_WORK ORDER_: Give the number of lines in the data that contain the word "type"; no other text is needed.

_Collected data_:
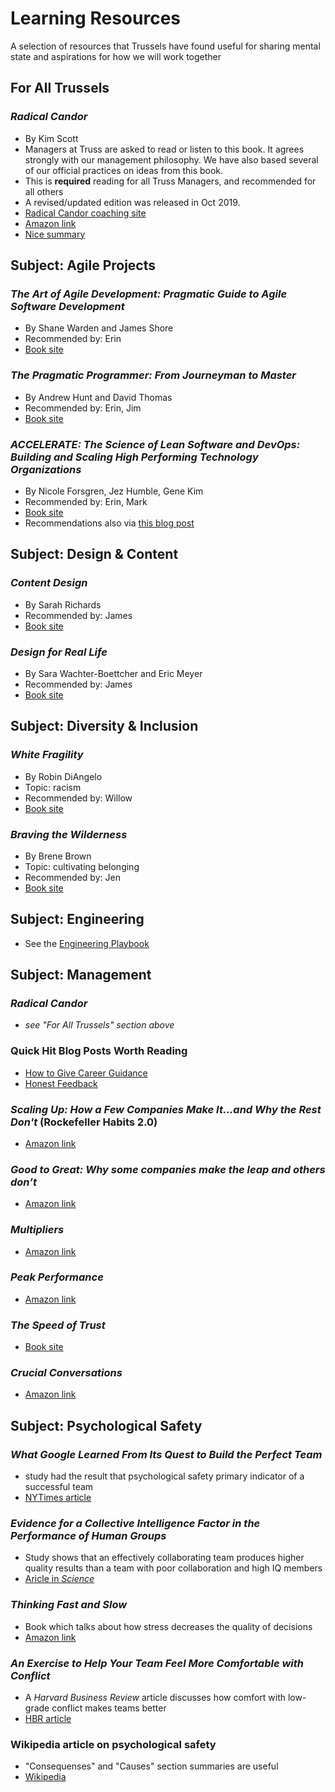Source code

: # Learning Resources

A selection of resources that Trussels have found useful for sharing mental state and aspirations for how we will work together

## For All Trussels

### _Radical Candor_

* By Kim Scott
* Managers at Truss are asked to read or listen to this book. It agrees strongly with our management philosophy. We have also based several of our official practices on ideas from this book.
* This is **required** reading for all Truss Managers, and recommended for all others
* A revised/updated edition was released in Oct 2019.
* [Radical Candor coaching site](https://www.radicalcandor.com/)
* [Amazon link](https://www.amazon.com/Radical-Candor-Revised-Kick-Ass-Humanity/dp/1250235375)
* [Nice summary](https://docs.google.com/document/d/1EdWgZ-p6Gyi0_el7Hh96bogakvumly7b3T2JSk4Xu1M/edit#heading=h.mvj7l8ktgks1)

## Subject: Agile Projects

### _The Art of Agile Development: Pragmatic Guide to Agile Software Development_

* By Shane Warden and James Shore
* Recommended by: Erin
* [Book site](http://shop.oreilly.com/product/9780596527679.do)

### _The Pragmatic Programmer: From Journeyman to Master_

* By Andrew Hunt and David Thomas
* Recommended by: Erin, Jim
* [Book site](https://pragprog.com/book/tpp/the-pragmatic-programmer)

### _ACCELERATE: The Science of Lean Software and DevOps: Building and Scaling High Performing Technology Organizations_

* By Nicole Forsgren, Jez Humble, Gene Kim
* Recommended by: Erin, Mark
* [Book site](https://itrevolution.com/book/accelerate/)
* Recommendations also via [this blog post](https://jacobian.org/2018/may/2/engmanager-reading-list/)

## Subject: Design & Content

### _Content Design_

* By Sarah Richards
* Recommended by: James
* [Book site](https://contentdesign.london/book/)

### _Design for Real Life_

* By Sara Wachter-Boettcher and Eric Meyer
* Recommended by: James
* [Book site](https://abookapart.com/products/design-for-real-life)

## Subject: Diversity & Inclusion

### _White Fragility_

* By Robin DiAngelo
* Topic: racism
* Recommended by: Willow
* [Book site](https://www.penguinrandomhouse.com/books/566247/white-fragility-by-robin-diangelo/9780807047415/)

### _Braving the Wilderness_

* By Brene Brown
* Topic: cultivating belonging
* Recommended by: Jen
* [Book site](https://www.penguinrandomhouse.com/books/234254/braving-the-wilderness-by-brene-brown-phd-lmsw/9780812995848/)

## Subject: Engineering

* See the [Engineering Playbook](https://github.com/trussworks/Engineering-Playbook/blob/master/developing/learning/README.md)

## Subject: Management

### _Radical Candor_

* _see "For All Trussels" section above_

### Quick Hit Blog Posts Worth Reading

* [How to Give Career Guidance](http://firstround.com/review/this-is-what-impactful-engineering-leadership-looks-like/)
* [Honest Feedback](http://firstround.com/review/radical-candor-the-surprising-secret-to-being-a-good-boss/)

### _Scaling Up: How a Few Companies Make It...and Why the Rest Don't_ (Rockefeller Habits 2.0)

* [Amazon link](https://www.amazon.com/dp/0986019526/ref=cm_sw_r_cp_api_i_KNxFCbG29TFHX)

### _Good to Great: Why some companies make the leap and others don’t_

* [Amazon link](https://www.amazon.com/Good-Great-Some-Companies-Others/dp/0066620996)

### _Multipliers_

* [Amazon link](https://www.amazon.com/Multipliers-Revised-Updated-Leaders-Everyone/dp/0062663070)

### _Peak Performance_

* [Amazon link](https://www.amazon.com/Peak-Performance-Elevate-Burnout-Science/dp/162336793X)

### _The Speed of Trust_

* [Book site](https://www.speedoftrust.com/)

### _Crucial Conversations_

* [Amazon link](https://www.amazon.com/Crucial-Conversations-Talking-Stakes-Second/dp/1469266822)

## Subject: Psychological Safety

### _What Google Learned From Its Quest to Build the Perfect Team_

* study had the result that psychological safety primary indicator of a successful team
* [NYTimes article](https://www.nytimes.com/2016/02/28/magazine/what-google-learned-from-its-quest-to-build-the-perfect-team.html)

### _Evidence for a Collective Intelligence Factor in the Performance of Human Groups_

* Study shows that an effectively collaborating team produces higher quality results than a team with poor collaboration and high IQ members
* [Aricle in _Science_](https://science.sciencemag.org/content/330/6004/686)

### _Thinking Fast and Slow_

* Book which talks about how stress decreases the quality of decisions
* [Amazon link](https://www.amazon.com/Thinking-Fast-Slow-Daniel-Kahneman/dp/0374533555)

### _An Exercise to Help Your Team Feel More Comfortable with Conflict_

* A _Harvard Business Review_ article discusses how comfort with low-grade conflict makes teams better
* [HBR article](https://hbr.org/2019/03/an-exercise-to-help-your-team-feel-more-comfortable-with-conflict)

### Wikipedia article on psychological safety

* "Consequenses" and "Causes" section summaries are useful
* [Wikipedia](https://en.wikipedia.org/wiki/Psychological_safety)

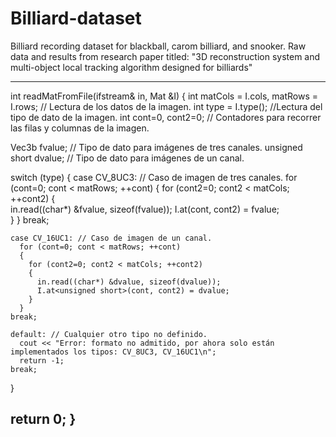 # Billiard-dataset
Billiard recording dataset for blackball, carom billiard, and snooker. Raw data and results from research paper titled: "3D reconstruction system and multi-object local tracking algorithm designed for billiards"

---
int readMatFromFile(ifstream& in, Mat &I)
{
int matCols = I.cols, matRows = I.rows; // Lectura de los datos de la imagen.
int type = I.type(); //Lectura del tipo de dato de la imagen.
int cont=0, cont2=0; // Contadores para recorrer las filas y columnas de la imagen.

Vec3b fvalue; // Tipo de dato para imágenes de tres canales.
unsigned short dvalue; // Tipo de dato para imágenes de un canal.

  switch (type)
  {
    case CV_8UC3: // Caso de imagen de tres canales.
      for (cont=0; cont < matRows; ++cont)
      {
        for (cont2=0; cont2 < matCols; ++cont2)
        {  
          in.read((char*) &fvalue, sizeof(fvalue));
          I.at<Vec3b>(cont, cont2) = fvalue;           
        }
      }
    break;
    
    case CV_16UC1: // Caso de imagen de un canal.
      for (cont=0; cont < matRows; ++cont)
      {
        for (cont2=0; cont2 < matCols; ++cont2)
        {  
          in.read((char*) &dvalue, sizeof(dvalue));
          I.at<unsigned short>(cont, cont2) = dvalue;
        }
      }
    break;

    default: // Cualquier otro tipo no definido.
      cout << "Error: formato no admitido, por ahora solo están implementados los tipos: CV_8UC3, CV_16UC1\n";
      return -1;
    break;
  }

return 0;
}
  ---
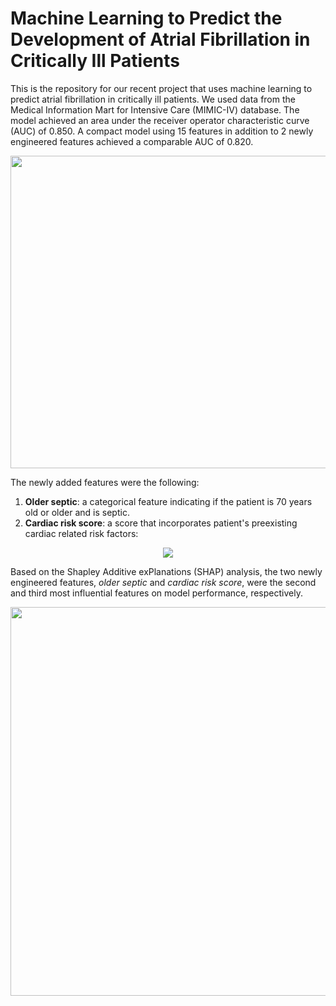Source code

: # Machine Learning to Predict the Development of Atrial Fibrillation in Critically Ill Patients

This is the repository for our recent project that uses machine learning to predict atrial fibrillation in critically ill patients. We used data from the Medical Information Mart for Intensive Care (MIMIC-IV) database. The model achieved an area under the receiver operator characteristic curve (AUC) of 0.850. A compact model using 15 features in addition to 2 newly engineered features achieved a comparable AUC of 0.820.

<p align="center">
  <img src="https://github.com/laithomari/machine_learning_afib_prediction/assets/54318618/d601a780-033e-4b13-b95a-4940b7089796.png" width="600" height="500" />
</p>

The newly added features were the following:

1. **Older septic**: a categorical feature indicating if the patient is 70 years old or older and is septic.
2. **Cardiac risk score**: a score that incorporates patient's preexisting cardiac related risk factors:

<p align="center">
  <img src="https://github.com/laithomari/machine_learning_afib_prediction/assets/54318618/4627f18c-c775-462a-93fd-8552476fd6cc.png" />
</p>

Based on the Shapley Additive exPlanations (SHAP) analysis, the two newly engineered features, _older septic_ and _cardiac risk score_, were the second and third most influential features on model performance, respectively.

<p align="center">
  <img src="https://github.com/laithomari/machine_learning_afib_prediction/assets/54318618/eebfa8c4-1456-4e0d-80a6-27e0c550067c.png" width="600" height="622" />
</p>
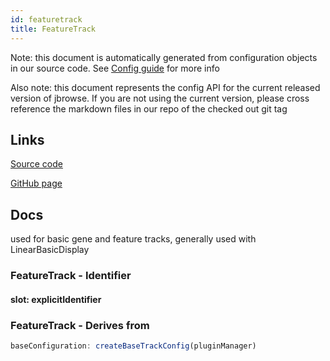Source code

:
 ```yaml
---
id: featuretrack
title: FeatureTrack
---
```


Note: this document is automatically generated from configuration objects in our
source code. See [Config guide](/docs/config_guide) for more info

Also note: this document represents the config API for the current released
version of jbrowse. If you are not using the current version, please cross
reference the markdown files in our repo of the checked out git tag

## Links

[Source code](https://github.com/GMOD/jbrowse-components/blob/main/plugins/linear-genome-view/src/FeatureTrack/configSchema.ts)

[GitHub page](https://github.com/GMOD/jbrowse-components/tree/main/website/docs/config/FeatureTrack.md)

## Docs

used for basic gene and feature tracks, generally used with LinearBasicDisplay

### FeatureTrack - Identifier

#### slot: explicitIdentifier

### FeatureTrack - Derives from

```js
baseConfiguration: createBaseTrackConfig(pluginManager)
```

_SOLUTION TO THE EXERCISE_: 2